PROBLEM REQUIREMENTS -
Nothing but the lines from the one with "Outline the neurite" through the last line of the entries below should appear in the copy, please, and no pictures.

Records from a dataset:
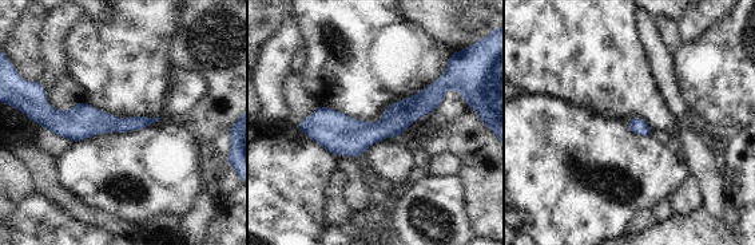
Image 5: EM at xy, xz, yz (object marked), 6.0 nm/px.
{"act": "look", "view": "em", "slice": "planes", "show": "borders", "at": "same"}

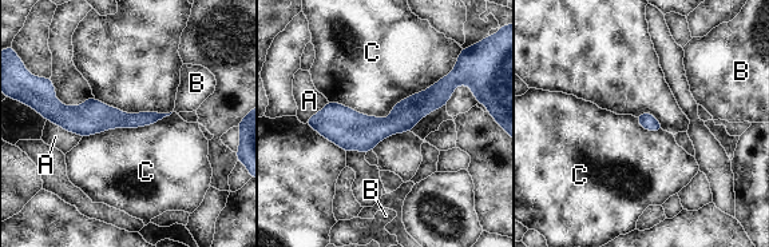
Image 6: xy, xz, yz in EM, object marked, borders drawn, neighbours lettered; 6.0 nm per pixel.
{"act": "leave", "longest_contact_nm": ["C", 800], "each": {"A": "other", "B": "other", "C": "other"}, "border": {"pic": 6, "px": [[456, 63], [385, 118], [328, 102]]}, "found": "all the same neuron"}

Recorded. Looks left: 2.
{"act": "stop", "edits": [["join", 3]], "rest": "unchecked"}

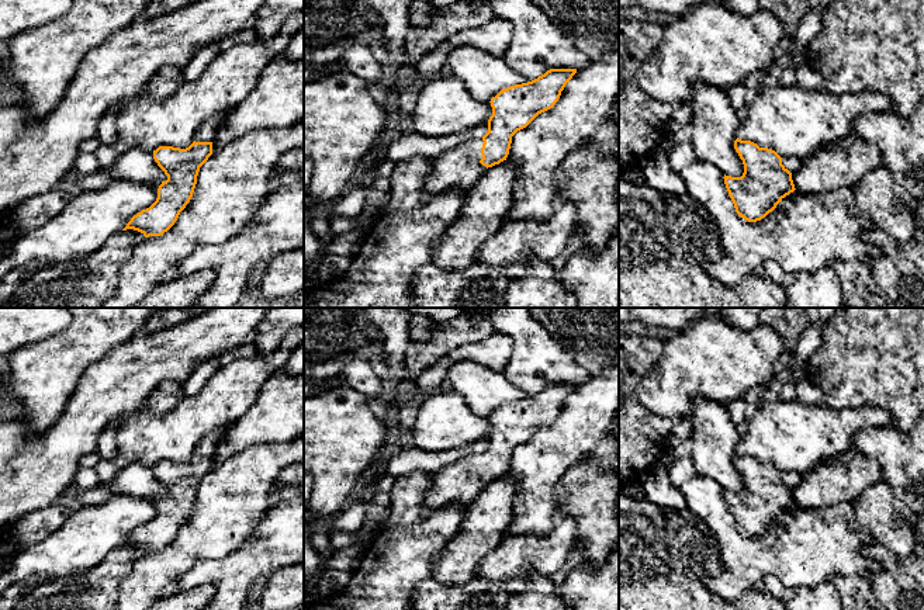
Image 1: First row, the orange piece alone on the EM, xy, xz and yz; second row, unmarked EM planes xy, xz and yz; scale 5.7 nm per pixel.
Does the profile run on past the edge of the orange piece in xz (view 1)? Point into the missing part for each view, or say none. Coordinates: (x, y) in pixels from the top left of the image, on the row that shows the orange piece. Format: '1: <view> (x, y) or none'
1: xz (459, 167)

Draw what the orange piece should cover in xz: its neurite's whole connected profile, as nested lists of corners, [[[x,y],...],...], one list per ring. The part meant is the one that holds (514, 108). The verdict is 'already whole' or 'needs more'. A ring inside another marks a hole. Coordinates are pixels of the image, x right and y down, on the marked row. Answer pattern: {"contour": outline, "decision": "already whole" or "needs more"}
{"contour": [[[550,69],[537,79],[501,90],[491,98],[488,132],[432,157],[423,201],[454,188],[468,190],[488,169],[506,160],[512,136],[558,101],[577,69]]], "decision": "needs more"}

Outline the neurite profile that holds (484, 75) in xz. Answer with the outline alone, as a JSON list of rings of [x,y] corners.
[[[468,45],[451,49],[446,63],[478,101],[491,101],[501,90],[527,83],[502,58]]]

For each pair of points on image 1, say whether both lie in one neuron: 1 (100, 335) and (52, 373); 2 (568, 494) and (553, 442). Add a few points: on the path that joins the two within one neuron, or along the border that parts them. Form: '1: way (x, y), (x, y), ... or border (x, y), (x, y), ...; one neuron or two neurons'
1: way (89, 336), (63, 361); one neuron
2: border (580, 461), (564, 475), (559, 485), (557, 509); two neurons

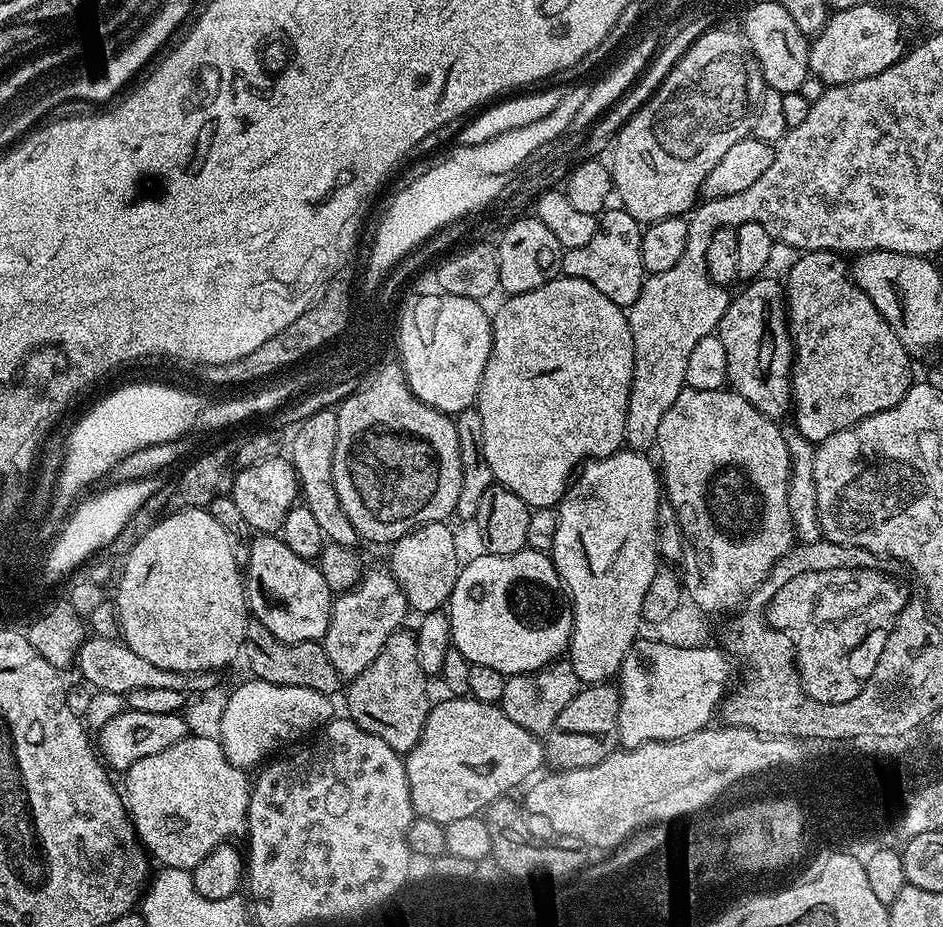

EXERCISE RESPONSE -
Outline the neurite profile that holds (484, 75) in xz. Answer with the outline alone, as a JSON list of rings of [x,y] corners.
[[[468,45],[451,49],[446,63],[478,101],[491,101],[501,90],[527,83],[502,58]]]

For each pair of points on image 1, say whether both lie in one neuron: 1 (100, 335) and (52, 373); 2 (568, 494) and (553, 442). Add a few points: on the path that joins the two within one neuron, or along the border that parts them. Form: '1: way (x, y), (x, y), ... or border (x, y), (x, y), ...; one neuron or two neurons'
1: way (89, 336), (63, 361); one neuron
2: border (580, 461), (564, 475), (559, 485), (557, 509); two neurons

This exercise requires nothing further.